Because \((\varOmega , \varSigma , \mu )\) is atomless, we can choose a measurable set \(D_2 \subset {\bar{D}}_2 {\setminus }D_1\) such that \(\mu (D_2) = \lambda \cdot \mu (\varOmega ) - \mu (D_1)\). We define \(D :=D_1 \cup D_2\) and obtain \(\mu (D) = \lambda \cdot \mu (\varOmega )\) and \(D \subseteq {\mathcal {L}}_{g \le \eta ^*}\).
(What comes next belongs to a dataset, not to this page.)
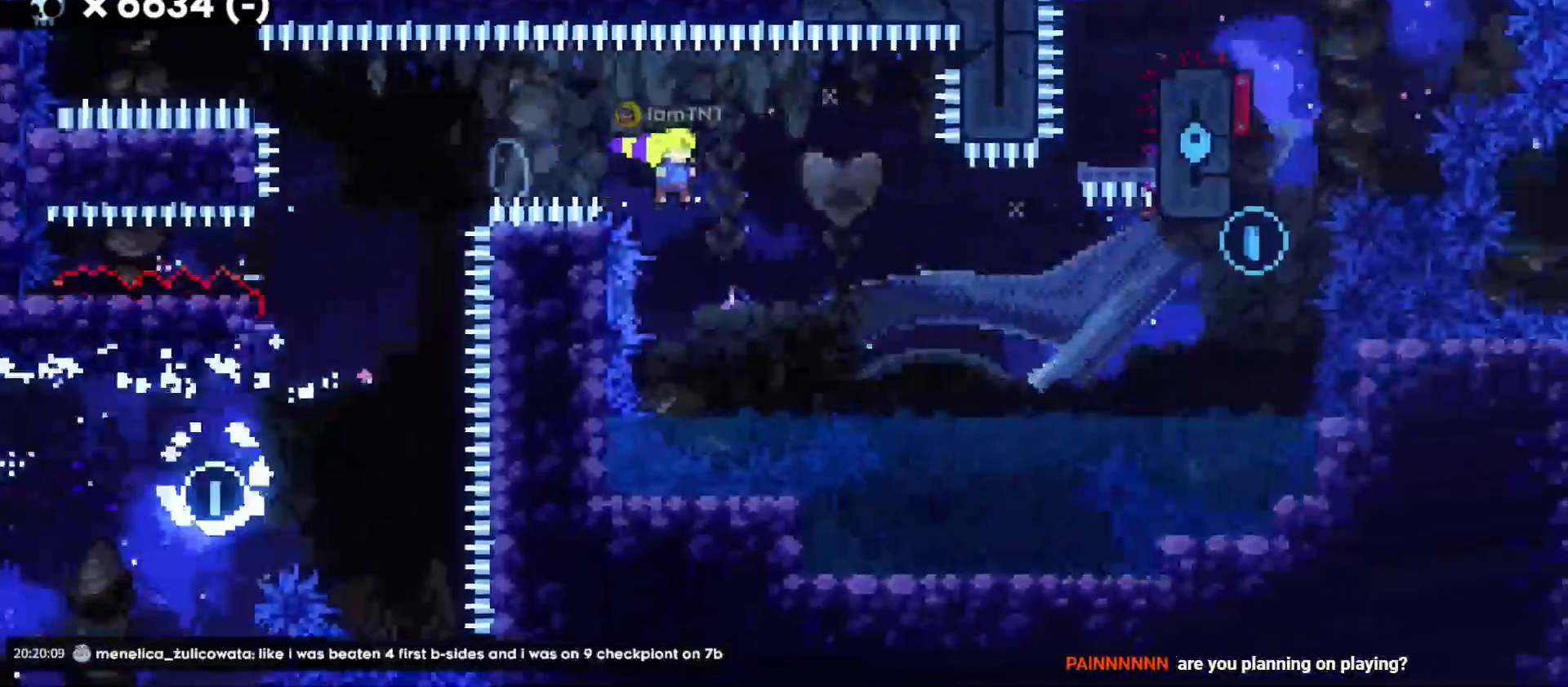
{"keys": ["d"], "events": [[150, "jump", "up"], [216, "dash", "down"], [383, "dash", "up"]]}
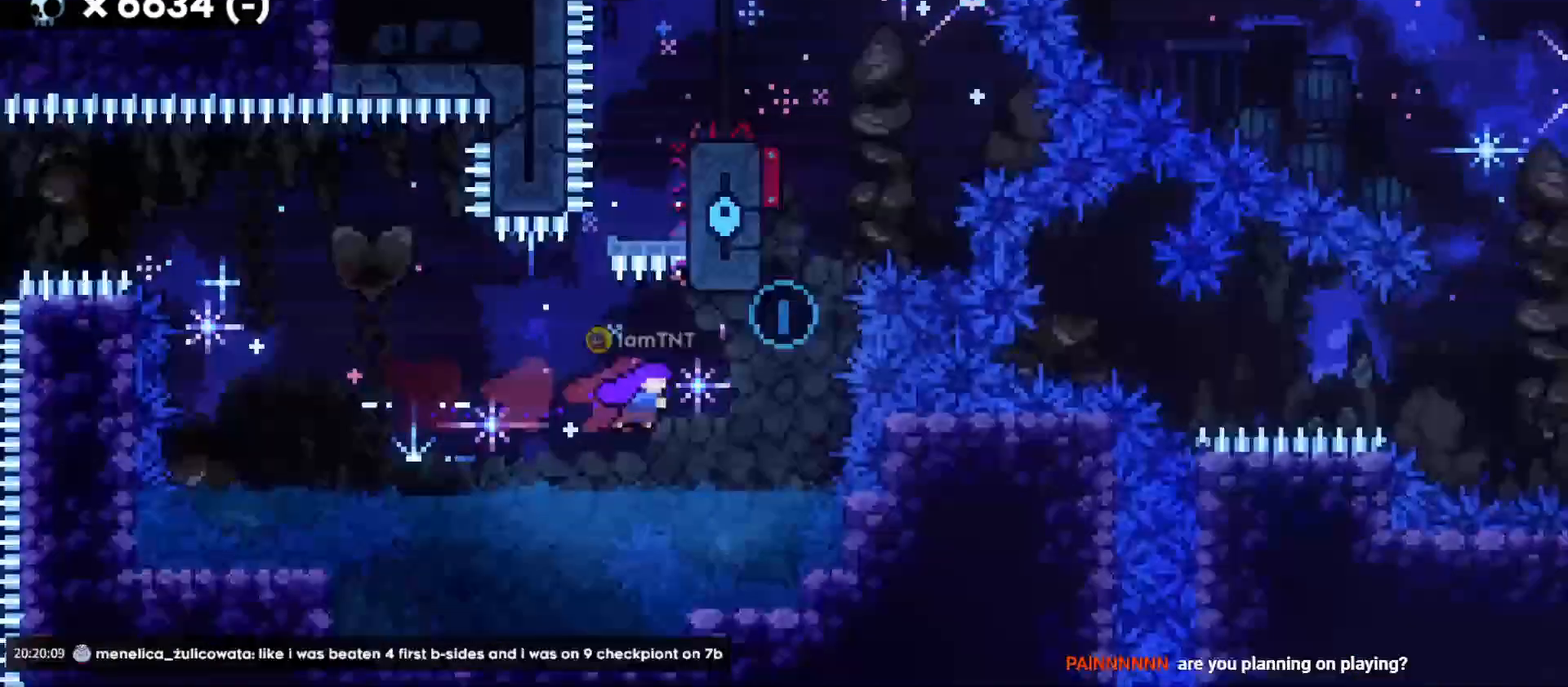
{"keys": []}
We therefore have
$$\begin{aligned} \int _D g \,\mathrm {d}\mu \le \eta ^*\cdot \lambda \cdot \mu (\varOmega ). \end{aligned}$$
If we were to assume that \(\int _D g \,\mathrm {d}\mu > \lambda \cdot \int _\varOmega g \,\mathrm {d}\mu \), it would imply that
$$\begin{aligned} \eta ^*> \frac{1}{\mu (\varOmega )} \int _\varOmega g \,\mathrm {d}\mu . \end{aligned}$$
We could then conclude that
$$\begin{aligned} \int _\varOmega g \,\mathrm {d}\mu&= \int _D g \,\mathrm {d}\mu + \int _{\varOmega {\setminus } D} \underbrace{g}_{{\ge \eta ^*}} \,\mathrm {d}\mu \\&> \underbrace{\lambda }_{= \frac{\mu (D)}{\mu (\varOmega )}} \cdot \int _\varOmega g \,\mathrm {d}\mu + \eta ^*\cdot \bigl ( \mu (\varOmega ) - \mu (D) \bigr ) \\&> \frac{\mu (D)}{\mu (\varOmega )} \cdot \int _\varOmega g \,\mathrm {d}\mu + \frac{\mu (\varOmega ) - \mu (D)}{\mu (\varOmega )} \cdot \int _\varOmega g \,\mathrm {d}\mu \\&= \int _\varOmega g \,\mathrm {d}\mu , \end{aligned}$$
which proves by contradiction that
$$\begin{aligned} \int _D g \,\mathrm {d}\mu \le \lambda \cdot \int _\varOmega g \,\mathrm {d}\mu \end{aligned}$$
and therefore that g realizes or exceeds its overall average value on D. \(\square \)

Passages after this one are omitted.